Palm/Passion Sunday is the day we commemorate Jesus’ triumphal entry into Jerusalem.  We receive palm branches which symbolize victory and peace.  As Jesus rides a donkey or colt the people spread things in the road as a sign of his kingship.  In John’s gospel, palm branches are named, in Matthew and Mark it is cloaks and branches from plants near the road, in Luke it is only cloaks.  Still, we will wave palm branches and then take them home to remind us of Jesus’ kingship and peace in our homes.  Then we shift to the passion narrative from the Gospel of Luke.  Communion and music will highlight a telling of the story. 

Maundy Thursday— Maundy comes from the word ‘mandatum’ or mandate.  The service pivots on two mandates; washing each other’s feet (serving) and Holy Communion.   Washing feet is always a challenge in worship settings and our discomfort can distract from Jesus’ act in doing it.  This season, we have the additional discomfort of being close to each other after two years of distancing.  Therefore we will spend extended time in confession and receive individual absolution.  The gift of receiving words of forgiveness spoken directly to you can be deeply meaningful, especially when followed by a celebration of the Lord’s supper.  We finish the service by removing all paraments and decoration in the sanctuary and leaving in silence. 

Good Friday—we enter a darkened sanctuary in silence and hear several voices reading the Passion according to John’s Gospel while candles are snuffed out one at a time.  As we approach the crucifixion, the large wooden cross takes center place.  We remain in darkness and leave in silence.

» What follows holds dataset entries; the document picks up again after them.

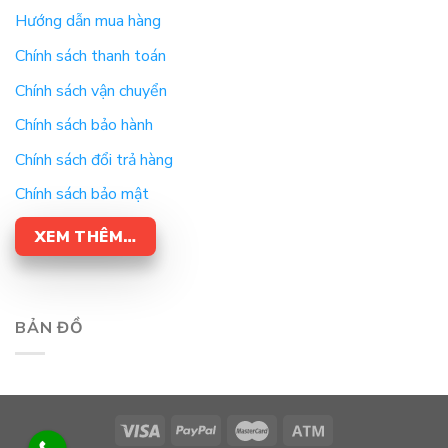
Hướng dẫn mua hàng
Chính sách thanh toán
Chính sách vận chuyển
Chính sách bảo hành
Chính sách đổi trả hàng
Chính sách bảo mật
XEM THÊM…
BẢN ĐỒ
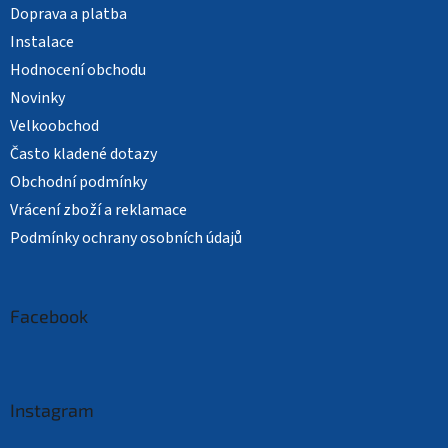
Doprava a platba
Instalace
Hodnocení obchodu
Novinky
Velkoobchod
Často kladené dotazy
Obchodní podmínky
Vrácení zboží a reklamace
Podmínky ochrany osobních údajů
Facebook
Instagram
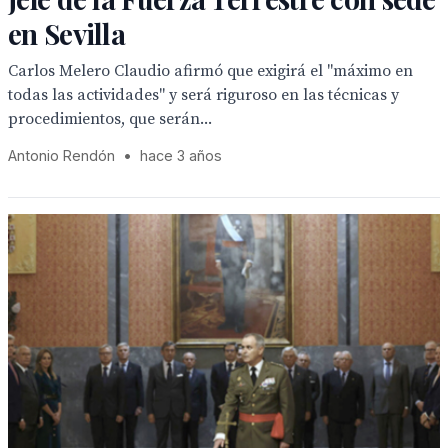
en Sevilla
Carlos Melero Claudio afirmó que exigirá el "máximo en
todas las actividades" y será riguroso en las técnicas y
procedimientos, que serán...
Antonio Rendón
•
hace 3 años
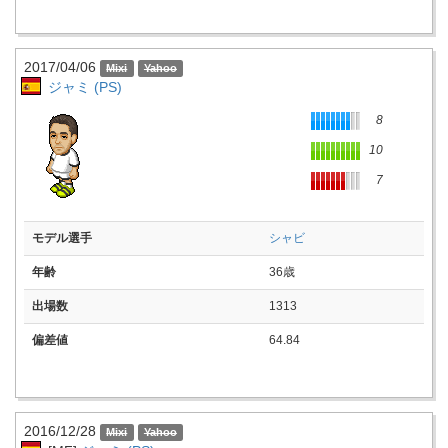
2017/04/06
ジャミ (PS)
8
10
7
モデル選手
シャビ
年齢
36歳
出場数
1313
偏差値
64.84
2016/12/28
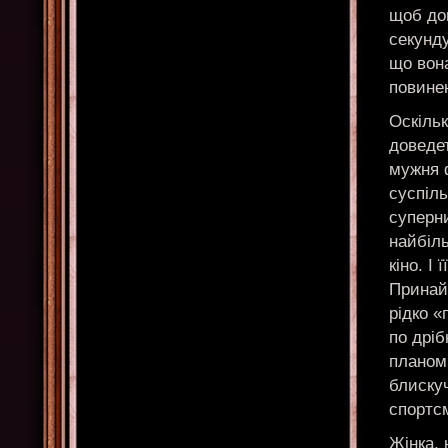
щоб дом
секунду
що вона
повине
Оскільк
доведет
мужня ф
суспіль
суперни
найбіл
кіно. І
Принайм
рідко «
по дрі
планом.
блиску
спортсм
Жінка, 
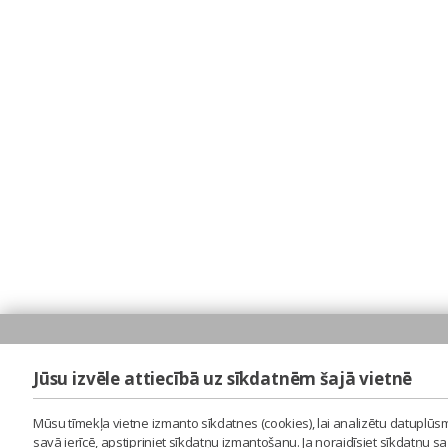
Jūsu izvēle attiecībā uz sīkdatnēm šajā vietnē
Mūsu tīmekļa vietne izmanto sīkdatnes (cookies), lai analizētu datuplūsm
savā ierīcē, apstipriniet sīkdatņu izmantošanu. Ja noraidīsiet sīkdatņu 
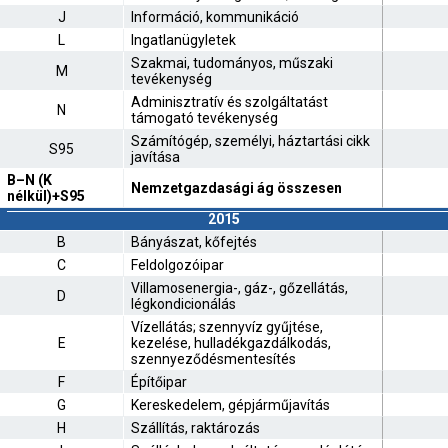
J
Információ, kommunikáció
L
Ingatlanügyletek
Szakmai, tudományos, műszaki
M
tevékenység
Adminisztratív és szolgáltatást
N
támogató tevékenység
Számítógép, személyi, háztartási cikk
S95
javítása
B–N (K
Nemzetgazdasági ág összesen
nélkül)+S95
2015
B
Bányászat, kőfejtés
C
Feldolgozóipar
Villamosenergia-, gáz-, gőzellátás,
D
légkondicionálás
Vízellátás; szennyvíz gyűjtése,
E
kezelése, hulladékgazdálkodás,
szennyeződésmentesítés
F
Építőipar
G
Kereskedelem, gépjárműjavítás
H
Szállítás, raktározás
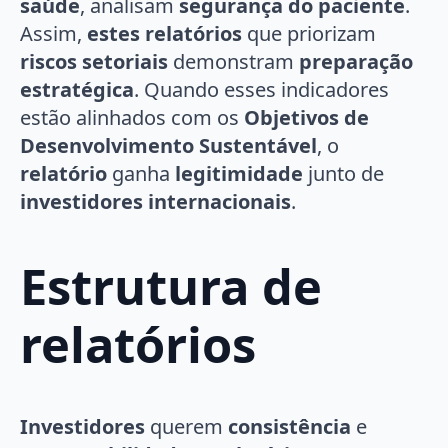
saúde
, analisam
segurança do paciente
.
Assim,
estes relatórios
que priorizam
riscos setoriais
demonstram
preparação
estratégica
. Quando esses indicadores
estão alinhados com os
Objetivos de
Desenvolvimento Sustentável
, o
relatório
ganha
legitimidade
junto de
investidores internacionais
.
Estrutura de
relatórios
Investidores
querem
consistência
e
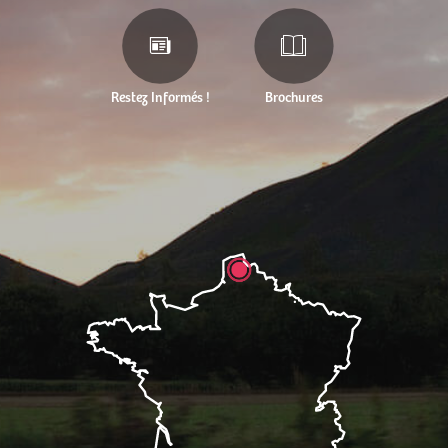
Restez Informés !
Brochures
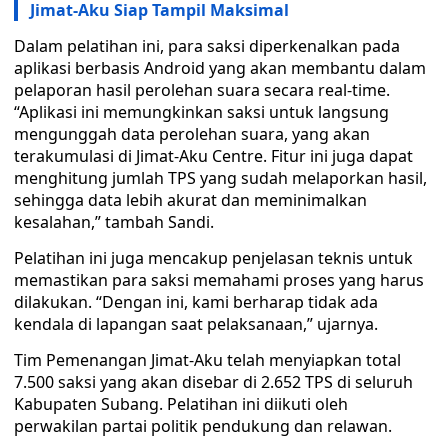
Jimat-Aku Siap Tampil Maksimal
Dalam pelatihan ini, para saksi diperkenalkan pada
aplikasi berbasis Android yang akan membantu dalam
pelaporan hasil perolehan suara secara real-time.
“Aplikasi ini memungkinkan saksi untuk langsung
mengunggah data perolehan suara, yang akan
terakumulasi di Jimat-Aku Centre. Fitur ini juga dapat
menghitung jumlah TPS yang sudah melaporkan hasil,
sehingga data lebih akurat dan meminimalkan
kesalahan,” tambah Sandi.
Pelatihan ini juga mencakup penjelasan teknis untuk
memastikan para saksi memahami proses yang harus
dilakukan. “Dengan ini, kami berharap tidak ada
kendala di lapangan saat pelaksanaan,” ujarnya.
Tim Pemenangan Jimat-Aku telah menyiapkan total
7.500 saksi yang akan disebar di 2.652 TPS di seluruh
Kabupaten Subang. Pelatihan ini diikuti oleh
perwakilan partai politik pendukung dan relawan.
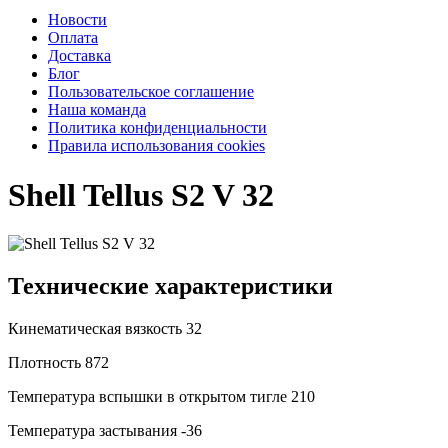
Новости
Оплата
Доставка
Блог
Пользовательское соглашение
Наша команда
Политика конфиденциальности
Правила использования cookies
Shell Tellus S2 V 32
Технические характеристики
Кинематическая вязкость
32
Плотность
872
Температура вспышки в открытом тигле
210
Температура застывания
-36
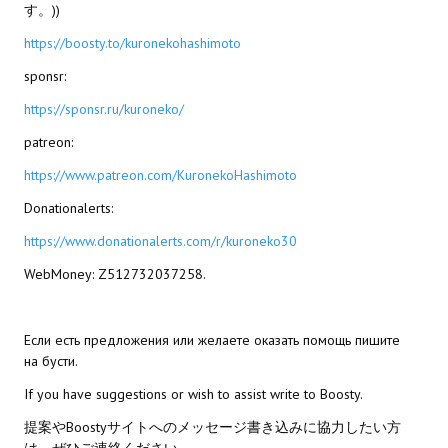
す。))
Star Trek Voyager Elite Force Remaster Fan Edition
https://boosty.to/kuronekohashimoto
Sacred Gold Remaster Fan Edition
sponsr:
Red Faction remaster Fan Edition
https://sponsr.ru/kuroneko/
Aliens versus Predator 1 Remaster Fan Edition
patreon:
https://www.patreon.com/KuronekoHashimoto
Age of Pirates: Caribbean Tales Remaster Fan Edition
Donationalerts:
Корсары 3 Сундук мертвеца Remaster Fan Edition
https://www.donationalerts.com/r/kuroneko30
Sea Dogs - City of Abandoned Ships Remaster Fan Edition
WebMoney: Z512732037258.
Sea Dogs Remaster Fan Edition
Если есть предложения или желаете оказать помощь пишите
НОВОСТИ ПОРТАЛА
на бусти.
If you have suggestions or wish to assist write to Boosty.
Новости
提案やBoostyサイトへのメッセージ書き込みに協力したい方
Новости Архив
は、ぜひご連絡ください。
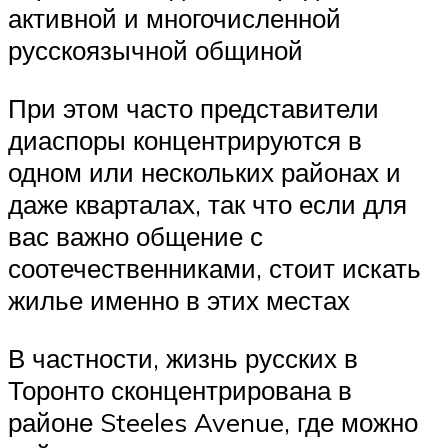
активной и многочисленной
русскоязычной общиной
При этом часто представители
диаспоры концентрируются в
одном или нескольких районах и
даже кварталах, так что если для
вас важно общение с
соотечественниками, стоит искать
жилье именно в этих местах
В частности, жизнь русских в
Торонто сконцентрирована в
районе Steeles Avenue, где можно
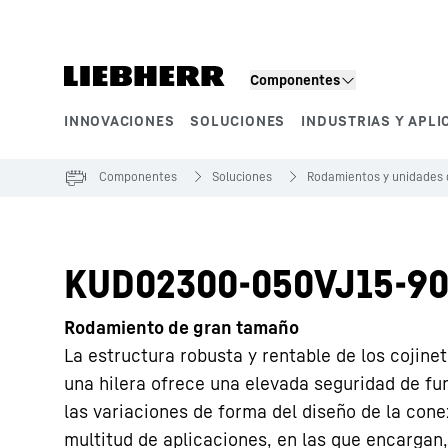
Componentes
INNOVACIONES
SOLUCIONES
INDUSTRIAS Y APLI
Segmentos de producto
Componentes
Soluciones
Rodamientos y unidades 
KUD02300-050VJ15-90
Rodamiento de gran tamaño
La estructura robusta y rentable de los cojine
una hilera ofrece una elevada seguridad de fu
las variaciones de forma del diseño de la conex
multitud de aplicaciones, en las que encargan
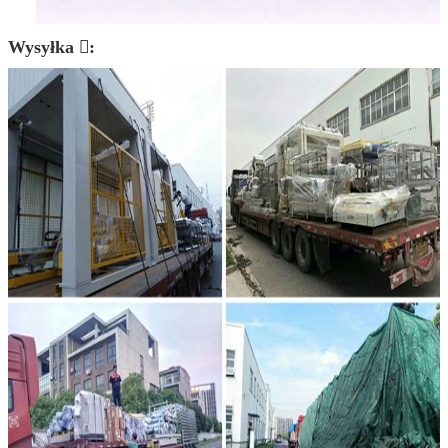
Wysyłka :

Easter Vigil—we gather around the new fire outside and proceed into the church where we hear stories of God’s saving love from the Old Testament.  We remember our baptism and then, with organ fanfare, become the first to celebrate the good news of the resurrection.  

March 29, 2022

Evening prayer is one of the prescribed times of worship Christians are invited to each day.  The components are the same, but set to different tunes or spoken or chanted.  Holden Evening Prayer is a setting of evening prayer written in 1985-86 by Marty Haugen when he was the musician in residence at Holden Village, a retreat center/camp in Chelan, Washington.  The setting spread throughout the Lutheran universe where it was used, especially on Lenten Wednesdays.  Holden Village musicians continue to generate new settings of a variety of services, as worship is part of the daily routine, but this one continues to hold a special place for us as we gather for evening worship for Lent at GLC each year.  Church groups do regularly plan trips to Holden Village for time of recreation and renewal…maybe you’d like to help organize one for GLC?  


March 22, 2022 

How does God view animals differently from people?  This question came from one of the students confirmed last fall.   Animals are part of creation and God loves creation, so it is safe to say that God loves animals.  We know that in creation, everything was created in balance and purposefully- so yes, even the animals and bugs we don’t appreciate have a purpose.  Jesus uses animal metaphors like sheep and goats and foxes and chickens to help us understand the Kingdom He is ushering in and in my experience, animals can become for us powerful reminders of God’s love and care.

March 17, 2022

This question was from one of our students confirmed last fall and one that I think many people have.  As far as I can tell, doubts are a pretty important part of us growing in our faith.  Jesus shows us this by walking the disciples through their doubts over and over again and though he may seem frustrated sometimes, he never stops answering them or inviting them to follow.  In a world and a time in the world when a lot seems impossible to understand, our doubts can help us ask the questions that will grow our faith.  Jesus never stops answering- I pray that I can receive what he has to say.